Bunun üzerine tanrılar uzaklaştılar ve bir süre sonra ellerinde çengelli zincirlerle geri geldiler. Atlcemican’ı bu zincirlerle iki kanadından astılar ve demirden bir direğe gerdiler. Sevgili yoldaşı vatoz, bu sırada gözden kaybolmuştu. Belki onu suya geri bırakmışlardır diye düşündü Atlcemican. Son nefesini verirken yine de halkı ve tüm deniz canlıları için tanırlara ulaşmaya çabaladığını bilerek gözlerini huzurla kapadı.
Fakat bir mucize oldu, evet. Atlcemican yeniden yeni bir bedende gözlerini açtı.
Yıllar geçti, büyüdü ve aynı pek çok insan gibi düzene ayak uydurarak yaşamını sürdürdü. Ne var ki kaderin onun için bir planı olduğunu ilk kez 17 yaşında, yıllar evvel kanat çırptığı okyanusta yüzmeye gittiğinde anladı.

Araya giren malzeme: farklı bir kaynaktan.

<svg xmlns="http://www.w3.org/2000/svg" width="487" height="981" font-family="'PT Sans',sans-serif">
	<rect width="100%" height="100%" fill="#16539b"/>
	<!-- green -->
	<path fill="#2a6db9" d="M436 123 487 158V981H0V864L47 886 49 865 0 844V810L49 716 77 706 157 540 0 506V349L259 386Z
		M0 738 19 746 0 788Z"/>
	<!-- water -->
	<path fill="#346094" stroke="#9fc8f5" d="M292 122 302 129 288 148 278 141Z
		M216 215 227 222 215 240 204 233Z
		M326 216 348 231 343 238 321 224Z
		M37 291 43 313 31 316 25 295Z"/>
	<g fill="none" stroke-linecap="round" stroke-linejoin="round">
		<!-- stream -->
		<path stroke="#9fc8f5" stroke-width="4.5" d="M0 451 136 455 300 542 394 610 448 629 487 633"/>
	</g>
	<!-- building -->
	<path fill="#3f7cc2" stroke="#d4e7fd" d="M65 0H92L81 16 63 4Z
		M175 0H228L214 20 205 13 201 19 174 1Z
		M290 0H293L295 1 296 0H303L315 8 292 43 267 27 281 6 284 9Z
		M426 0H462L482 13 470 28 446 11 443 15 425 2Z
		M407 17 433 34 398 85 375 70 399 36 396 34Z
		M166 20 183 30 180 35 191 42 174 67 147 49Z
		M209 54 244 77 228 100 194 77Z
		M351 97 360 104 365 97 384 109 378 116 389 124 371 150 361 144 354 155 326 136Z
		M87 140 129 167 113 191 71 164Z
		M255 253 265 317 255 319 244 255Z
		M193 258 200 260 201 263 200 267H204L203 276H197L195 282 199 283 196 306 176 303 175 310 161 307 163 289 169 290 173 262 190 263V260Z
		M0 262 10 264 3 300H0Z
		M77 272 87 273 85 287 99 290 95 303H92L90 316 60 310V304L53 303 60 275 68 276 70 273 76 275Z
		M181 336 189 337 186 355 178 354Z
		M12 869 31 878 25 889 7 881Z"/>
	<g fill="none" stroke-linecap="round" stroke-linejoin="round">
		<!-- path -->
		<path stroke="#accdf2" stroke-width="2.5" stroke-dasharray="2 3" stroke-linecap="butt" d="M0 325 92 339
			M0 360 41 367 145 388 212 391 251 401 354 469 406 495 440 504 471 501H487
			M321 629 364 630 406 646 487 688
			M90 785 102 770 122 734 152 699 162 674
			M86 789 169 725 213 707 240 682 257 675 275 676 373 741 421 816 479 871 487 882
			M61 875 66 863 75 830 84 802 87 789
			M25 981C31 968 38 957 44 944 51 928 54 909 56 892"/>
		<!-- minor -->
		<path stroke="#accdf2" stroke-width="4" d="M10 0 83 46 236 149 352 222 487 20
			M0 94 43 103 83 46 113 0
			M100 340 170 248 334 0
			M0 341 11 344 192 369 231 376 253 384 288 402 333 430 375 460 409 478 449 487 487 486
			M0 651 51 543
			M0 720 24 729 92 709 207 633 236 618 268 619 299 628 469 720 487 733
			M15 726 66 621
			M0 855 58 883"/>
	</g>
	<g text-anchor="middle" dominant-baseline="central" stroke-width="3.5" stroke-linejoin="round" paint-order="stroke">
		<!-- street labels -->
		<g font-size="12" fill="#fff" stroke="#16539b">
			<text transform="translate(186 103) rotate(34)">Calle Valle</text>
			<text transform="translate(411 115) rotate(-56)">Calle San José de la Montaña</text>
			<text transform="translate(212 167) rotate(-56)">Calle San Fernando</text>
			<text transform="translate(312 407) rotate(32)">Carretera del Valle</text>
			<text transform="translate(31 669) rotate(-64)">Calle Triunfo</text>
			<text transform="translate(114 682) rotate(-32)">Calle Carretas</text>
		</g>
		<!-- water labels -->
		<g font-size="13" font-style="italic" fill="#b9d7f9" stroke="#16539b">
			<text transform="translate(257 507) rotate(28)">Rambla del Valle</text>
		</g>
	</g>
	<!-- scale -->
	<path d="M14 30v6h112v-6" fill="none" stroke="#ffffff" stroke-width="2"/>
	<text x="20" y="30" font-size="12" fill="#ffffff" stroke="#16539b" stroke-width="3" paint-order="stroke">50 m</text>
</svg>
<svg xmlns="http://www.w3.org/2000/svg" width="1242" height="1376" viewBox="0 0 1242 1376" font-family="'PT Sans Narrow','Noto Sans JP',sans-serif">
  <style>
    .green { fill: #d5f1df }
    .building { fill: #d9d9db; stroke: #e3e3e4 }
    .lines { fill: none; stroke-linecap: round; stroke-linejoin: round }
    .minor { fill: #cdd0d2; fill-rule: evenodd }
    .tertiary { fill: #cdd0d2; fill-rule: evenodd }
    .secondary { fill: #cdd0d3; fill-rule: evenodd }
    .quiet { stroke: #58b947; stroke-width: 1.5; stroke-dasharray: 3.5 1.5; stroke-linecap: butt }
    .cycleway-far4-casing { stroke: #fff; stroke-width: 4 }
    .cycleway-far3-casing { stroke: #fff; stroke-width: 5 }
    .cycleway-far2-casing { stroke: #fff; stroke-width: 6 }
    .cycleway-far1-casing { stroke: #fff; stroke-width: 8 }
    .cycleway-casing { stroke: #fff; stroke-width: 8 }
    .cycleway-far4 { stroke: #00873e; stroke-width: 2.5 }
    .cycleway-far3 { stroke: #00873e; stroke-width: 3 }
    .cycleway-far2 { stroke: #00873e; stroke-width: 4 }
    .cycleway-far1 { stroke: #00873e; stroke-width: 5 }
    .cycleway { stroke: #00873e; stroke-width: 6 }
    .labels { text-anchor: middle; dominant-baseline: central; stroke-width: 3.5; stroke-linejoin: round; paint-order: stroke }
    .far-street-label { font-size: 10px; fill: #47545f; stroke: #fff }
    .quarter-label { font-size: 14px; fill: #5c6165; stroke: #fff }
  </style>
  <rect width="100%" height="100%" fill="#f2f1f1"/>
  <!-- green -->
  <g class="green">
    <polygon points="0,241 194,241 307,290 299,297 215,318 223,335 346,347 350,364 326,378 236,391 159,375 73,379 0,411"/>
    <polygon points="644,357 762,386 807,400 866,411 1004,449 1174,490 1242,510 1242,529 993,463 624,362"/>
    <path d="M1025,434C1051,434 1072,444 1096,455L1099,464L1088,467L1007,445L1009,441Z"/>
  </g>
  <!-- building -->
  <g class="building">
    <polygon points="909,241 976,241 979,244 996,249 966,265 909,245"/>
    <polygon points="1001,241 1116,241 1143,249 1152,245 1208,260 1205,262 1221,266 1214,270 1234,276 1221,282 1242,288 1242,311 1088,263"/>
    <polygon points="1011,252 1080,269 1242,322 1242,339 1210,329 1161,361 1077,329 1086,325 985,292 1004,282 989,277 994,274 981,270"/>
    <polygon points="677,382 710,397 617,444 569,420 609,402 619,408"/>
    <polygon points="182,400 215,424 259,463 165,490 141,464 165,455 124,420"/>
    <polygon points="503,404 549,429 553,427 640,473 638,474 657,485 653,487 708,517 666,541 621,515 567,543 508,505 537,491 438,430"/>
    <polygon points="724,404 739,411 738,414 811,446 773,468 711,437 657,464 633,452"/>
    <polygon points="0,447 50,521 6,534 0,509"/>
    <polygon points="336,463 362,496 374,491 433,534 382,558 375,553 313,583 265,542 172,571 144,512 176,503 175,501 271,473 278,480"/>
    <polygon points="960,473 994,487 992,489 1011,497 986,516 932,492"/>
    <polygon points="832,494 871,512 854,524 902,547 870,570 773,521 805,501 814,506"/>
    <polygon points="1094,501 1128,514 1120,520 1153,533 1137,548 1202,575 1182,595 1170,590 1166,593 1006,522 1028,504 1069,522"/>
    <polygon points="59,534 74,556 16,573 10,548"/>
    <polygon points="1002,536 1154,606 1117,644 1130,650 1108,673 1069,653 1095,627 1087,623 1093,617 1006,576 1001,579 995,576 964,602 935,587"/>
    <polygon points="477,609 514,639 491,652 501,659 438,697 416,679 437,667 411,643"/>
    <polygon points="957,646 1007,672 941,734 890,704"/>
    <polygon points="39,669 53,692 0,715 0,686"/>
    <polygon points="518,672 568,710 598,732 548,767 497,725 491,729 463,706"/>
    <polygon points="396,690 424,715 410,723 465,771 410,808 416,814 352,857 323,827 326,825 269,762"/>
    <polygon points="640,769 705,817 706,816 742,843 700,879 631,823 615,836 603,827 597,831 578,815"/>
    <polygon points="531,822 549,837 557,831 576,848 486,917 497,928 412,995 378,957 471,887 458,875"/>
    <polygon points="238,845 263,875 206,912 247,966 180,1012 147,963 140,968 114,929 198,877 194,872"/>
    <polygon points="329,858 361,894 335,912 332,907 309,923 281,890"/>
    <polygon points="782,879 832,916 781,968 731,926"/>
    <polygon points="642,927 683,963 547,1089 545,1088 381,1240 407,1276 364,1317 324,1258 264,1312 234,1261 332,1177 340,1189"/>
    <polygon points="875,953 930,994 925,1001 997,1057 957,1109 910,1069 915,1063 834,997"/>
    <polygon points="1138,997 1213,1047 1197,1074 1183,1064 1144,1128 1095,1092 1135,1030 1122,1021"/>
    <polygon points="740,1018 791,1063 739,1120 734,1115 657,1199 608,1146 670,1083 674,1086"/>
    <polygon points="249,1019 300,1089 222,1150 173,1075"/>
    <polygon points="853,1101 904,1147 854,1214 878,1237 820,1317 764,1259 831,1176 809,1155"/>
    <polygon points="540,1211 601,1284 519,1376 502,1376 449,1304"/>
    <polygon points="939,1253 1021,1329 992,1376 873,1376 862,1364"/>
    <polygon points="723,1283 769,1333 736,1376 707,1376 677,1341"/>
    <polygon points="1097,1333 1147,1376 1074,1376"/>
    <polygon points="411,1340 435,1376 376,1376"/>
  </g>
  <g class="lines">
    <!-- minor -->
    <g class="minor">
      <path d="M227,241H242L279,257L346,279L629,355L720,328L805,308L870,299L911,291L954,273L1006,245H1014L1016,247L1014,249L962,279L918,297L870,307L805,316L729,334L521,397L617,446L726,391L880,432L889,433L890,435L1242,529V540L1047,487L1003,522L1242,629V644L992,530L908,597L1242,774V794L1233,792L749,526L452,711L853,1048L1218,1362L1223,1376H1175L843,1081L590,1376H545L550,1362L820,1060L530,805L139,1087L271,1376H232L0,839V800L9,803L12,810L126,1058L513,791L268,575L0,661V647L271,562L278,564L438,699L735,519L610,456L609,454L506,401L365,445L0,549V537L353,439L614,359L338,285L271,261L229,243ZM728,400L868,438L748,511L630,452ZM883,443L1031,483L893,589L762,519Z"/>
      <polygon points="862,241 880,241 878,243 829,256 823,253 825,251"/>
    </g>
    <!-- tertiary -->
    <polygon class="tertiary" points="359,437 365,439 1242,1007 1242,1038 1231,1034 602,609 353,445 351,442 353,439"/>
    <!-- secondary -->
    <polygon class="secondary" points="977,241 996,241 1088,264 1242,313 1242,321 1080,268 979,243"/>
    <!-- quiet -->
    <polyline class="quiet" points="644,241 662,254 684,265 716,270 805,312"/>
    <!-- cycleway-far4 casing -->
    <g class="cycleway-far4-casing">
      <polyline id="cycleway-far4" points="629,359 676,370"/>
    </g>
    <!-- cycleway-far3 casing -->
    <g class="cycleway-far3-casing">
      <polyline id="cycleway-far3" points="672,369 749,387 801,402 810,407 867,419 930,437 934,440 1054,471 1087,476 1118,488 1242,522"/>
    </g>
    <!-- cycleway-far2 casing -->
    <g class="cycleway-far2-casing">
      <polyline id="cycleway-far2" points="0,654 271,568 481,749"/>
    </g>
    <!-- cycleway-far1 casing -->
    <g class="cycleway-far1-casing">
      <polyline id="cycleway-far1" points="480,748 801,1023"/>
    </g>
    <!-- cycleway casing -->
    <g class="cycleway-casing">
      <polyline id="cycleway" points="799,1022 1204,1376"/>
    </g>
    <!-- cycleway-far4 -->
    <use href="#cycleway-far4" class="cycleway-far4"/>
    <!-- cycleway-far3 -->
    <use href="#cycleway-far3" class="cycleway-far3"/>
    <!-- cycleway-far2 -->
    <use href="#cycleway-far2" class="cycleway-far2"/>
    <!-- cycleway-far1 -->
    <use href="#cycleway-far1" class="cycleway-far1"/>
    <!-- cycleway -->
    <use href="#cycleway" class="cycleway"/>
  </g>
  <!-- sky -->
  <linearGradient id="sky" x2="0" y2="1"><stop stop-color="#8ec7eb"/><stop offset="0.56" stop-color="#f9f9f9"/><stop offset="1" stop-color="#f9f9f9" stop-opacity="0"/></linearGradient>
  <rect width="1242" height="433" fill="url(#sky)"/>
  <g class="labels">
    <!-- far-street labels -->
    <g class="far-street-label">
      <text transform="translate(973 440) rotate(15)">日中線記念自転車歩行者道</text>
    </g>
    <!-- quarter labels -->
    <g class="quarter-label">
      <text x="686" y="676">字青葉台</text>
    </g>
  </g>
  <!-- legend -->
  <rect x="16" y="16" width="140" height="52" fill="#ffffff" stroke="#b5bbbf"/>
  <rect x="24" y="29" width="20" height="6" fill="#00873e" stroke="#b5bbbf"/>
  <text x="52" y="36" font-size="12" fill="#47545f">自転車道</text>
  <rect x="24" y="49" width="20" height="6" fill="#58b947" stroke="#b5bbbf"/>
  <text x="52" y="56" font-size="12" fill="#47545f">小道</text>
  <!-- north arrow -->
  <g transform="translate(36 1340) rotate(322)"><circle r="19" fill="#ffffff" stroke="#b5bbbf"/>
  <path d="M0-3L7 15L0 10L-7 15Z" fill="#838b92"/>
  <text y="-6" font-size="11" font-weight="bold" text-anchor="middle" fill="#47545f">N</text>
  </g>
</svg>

Yaz mevsiminin sonlarında yağmurlu bir gündü. Fırtına yoktu fakat bulutlar simsiyahtı. Hiçbir insana bahşedilmeyen bir mucize gerçekleşti, ve Atlcemican yüzdüğü sırada sırtına bir yıldırım isabet etti. Yıldırım onu öldürmedi fakat bir daha eskisi gibi de olmayacaktı. Çünkü vücuduna zarar vermeyen yıldırım, zihninde değişimi tetiklemişti.
Önce aklını kaybedeceğini zannetti, varlığından şüphe duydu. Adrenalin ve korku içinde nereye gittiğine aldırmaksızın yüzdü, karadan uzaklaşırken tüm hatıralar sanki beynine aynı anda enjekte ediliyor gibiydi. Bir an için öldüğünü sandı fakat son derece hayattaydı.
Hatıralarında zihnini dolduran vatoz gibi derinlere dalmak, dalgaların üzerinden zıplamak ve kanat çırparak yüzebilmek istedi. İlk kez böylesine bir canlının arzularını, tutkularını ve korkularını paylaşıyordu. Kendini onun gözünden yeniden görüyordu ve geçmişle bugün birleşti…
Bir anda her şey bitti. Su durdu, zaman durdu, ruhu ve zihni sakinledi. Ve Atlcemican okyanusun ortasında yüzüne vuran yağmurun altında, o an, tanrıya ulaştığını anladı.